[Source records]
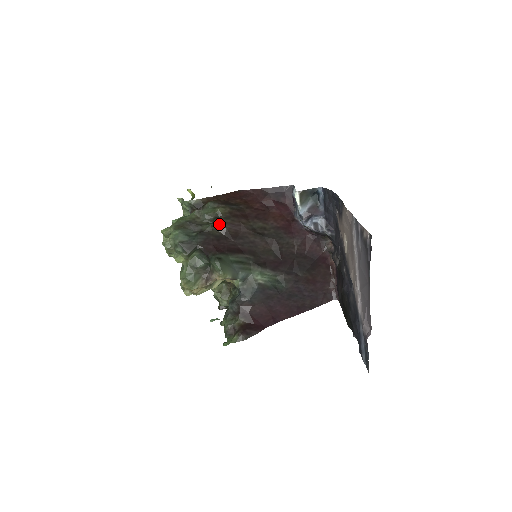
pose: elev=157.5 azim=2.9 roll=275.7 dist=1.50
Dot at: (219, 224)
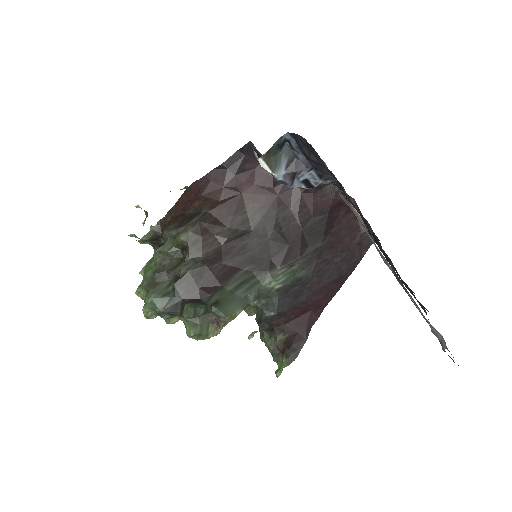
Dot at: (191, 257)
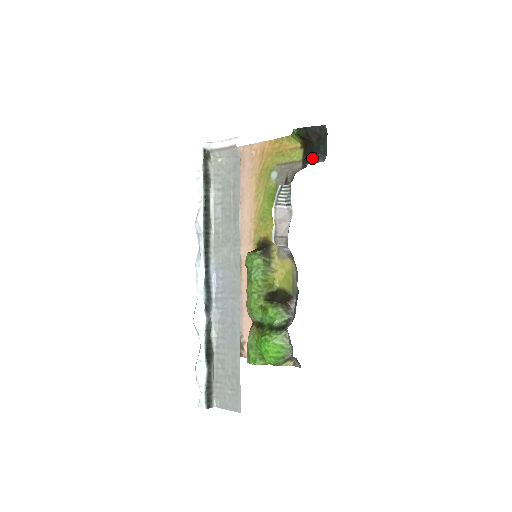
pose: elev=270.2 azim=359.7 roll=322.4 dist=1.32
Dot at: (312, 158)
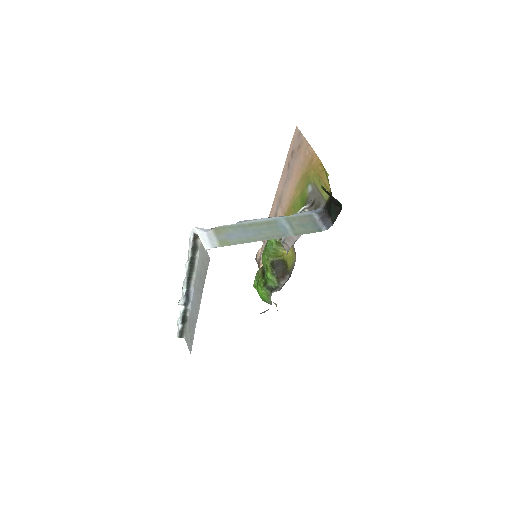
Dot at: (327, 214)
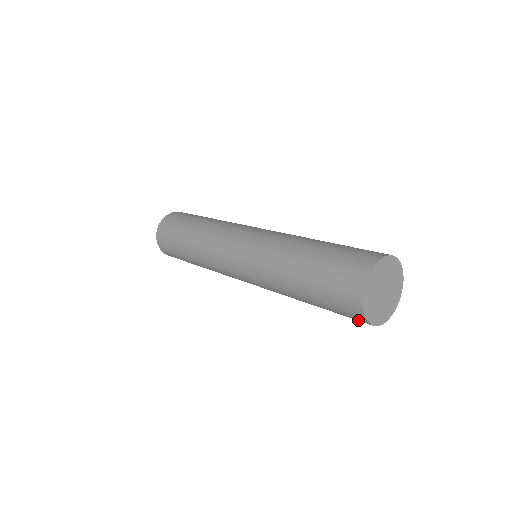
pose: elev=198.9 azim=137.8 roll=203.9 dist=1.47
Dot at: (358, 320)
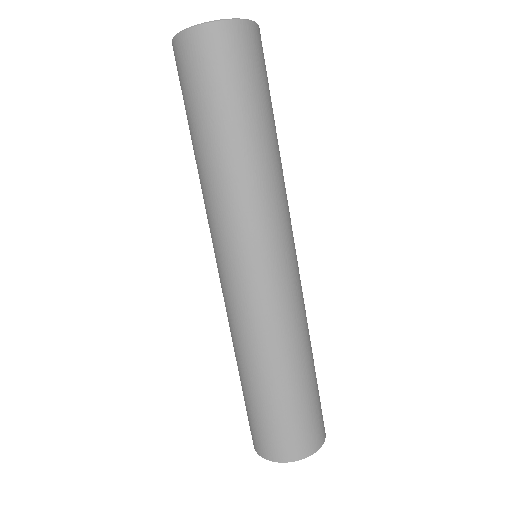
Dot at: occluded
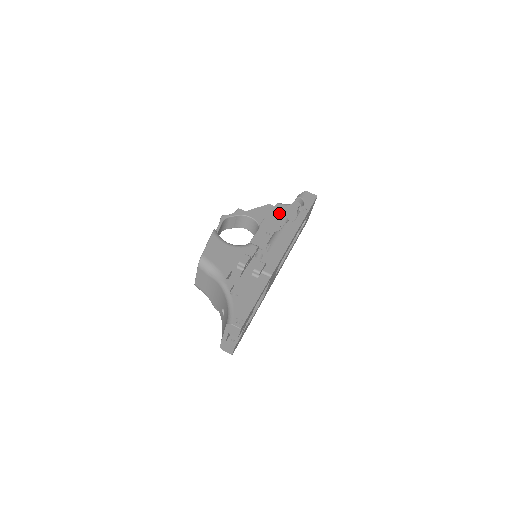
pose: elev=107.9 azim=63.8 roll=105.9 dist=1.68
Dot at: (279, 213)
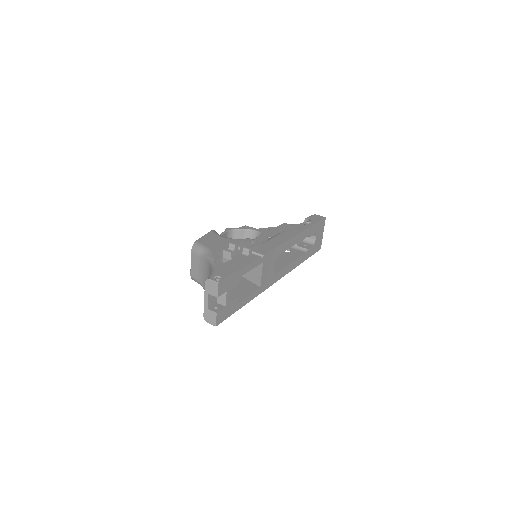
Dot at: (284, 228)
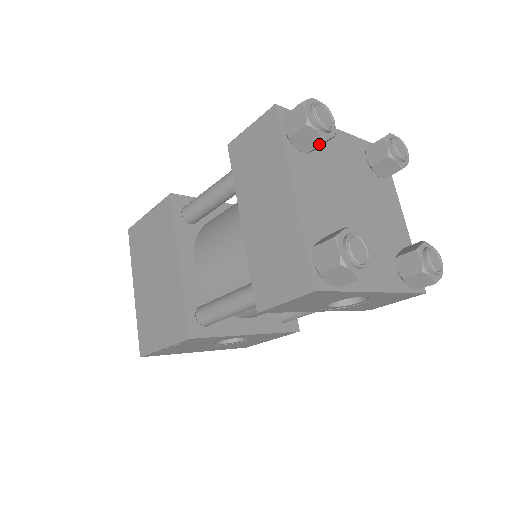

# [Challenge]
Transcribe the part of the records that opens with the line containing "pose: elev=107.9 azim=63.8" and runs through the end of the records, keeping each line exactly as it appears. Leave the pictures out of your answer.

# [Exercise solution]
pose: elev=107.9 azim=63.8 roll=105.9 dist=1.68
Dot at: (279, 213)
Dot at: (284, 228)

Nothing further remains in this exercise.